Higher accuracy does not necessarily imply stronger multimodal fusion. PID complements accuracy-only evaluation by revealing whether success comes from true cross-modal interaction or language-side priors. We suggest using S and U2 as diagnostic signals for model analysis and scaling, and designing benchmarks that require high synergy rather than recoverable language priors.

This study has several limitations. PID estimation assumes a discrete target space, so our framework does not cover fully open-ended generation tasks. Additionally, our unimodal probes are approximate: masking a modality with calibrated noise stabilizes estimation, but U1, U2, and S are measured under this probe rather than under truly natural unimodal inputs.

Looking ahead, (U1, U2, S) can serve as diagnostic signals during scaling and instruction tuning, and potentially as auxiliary objectives to balance fusion and language priors. PID-based analyses can also guide the construction of benchmarks that explicitly require high synergy S or isolate language priors U2.

Qualitative Case Studies

Illustrating how different models process the same question

Case study: Geography question

Case 1: A geography question. Models with high synergy S correctly integrate map visuals with language context to identify "Massachusetts."

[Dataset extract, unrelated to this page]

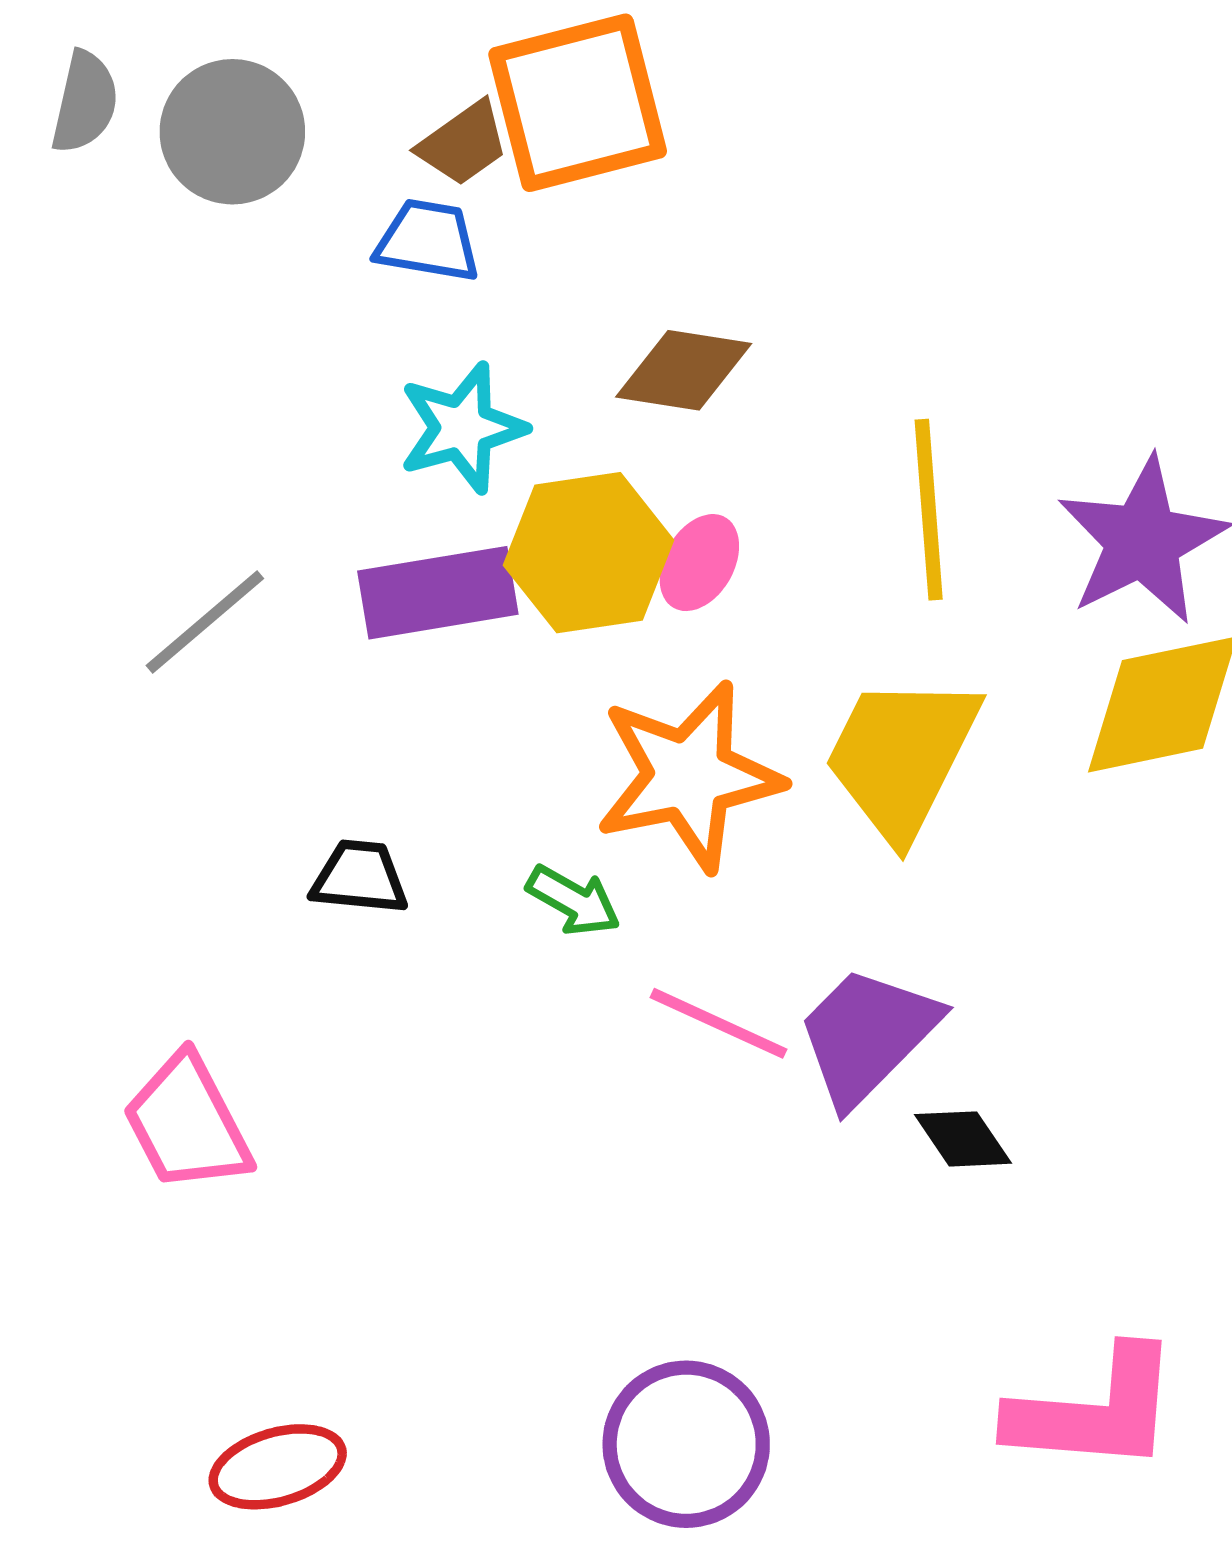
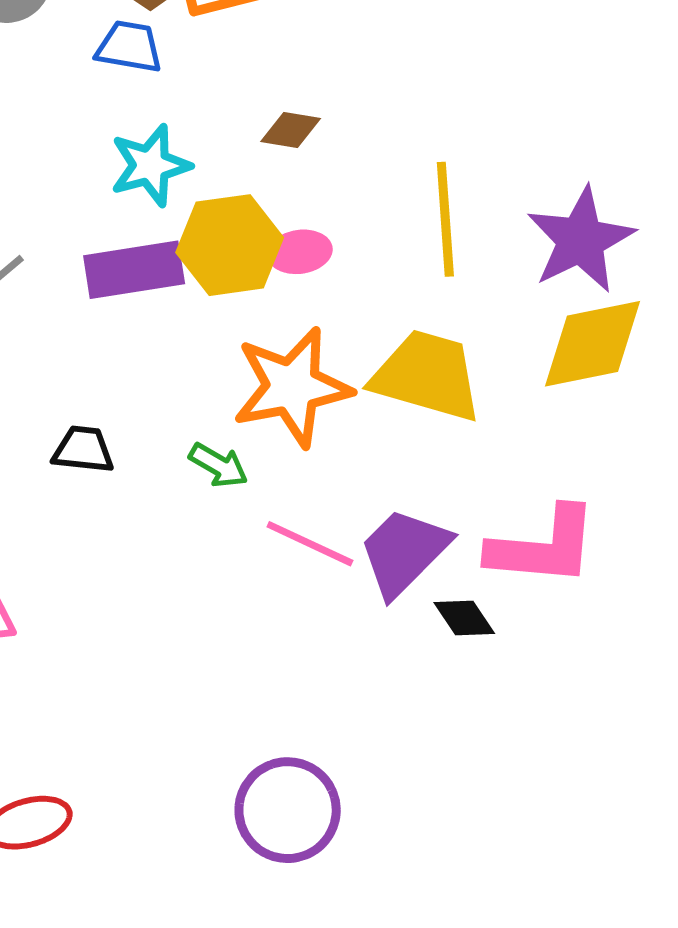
brown diamond: (684, 370) -> (291, 130), size x0.7
pink ellipse: (699, 563) -> (300, 252), turned 52
yellow trapezoid: (902, 757) -> (427, 376), turned 79
pink L-shape: (1094, 1411) -> (543, 547), moved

Case study: Spatial relation question

Case 2: A spatial relation question. The PID decomposition reveals how each model balances vision uniqueness, language priors, and synergistic fusion.

BibTeX

@inproceedings{xiu2026comprehensive,
  title={A Comprehensive Information-Decomposition Analysis of Large Vision-Language Models},
  author={Xiu, Lixin and Luo, Xufang and Nakayama, Hideki},
  booktitle={International Conference on Learning Representations (ICLR)},
  year={2026}
}

References

  1. Paul L. Williams and Randall D. Beer. Nonnegative decomposition of multivariate information. arXiv 2010.
  2. Paul Pu Liang, Yun Cheng, Xiang Fan, Chun Kai Ling, Suzanne Nie, Richard Chen, Zihao Deng, Nicholas Allen, Randy Auerbach, Faisal Mahmood, et al. Quantifying & modeling multimodal interactions: An information decomposition framework. NeurIPS 2023.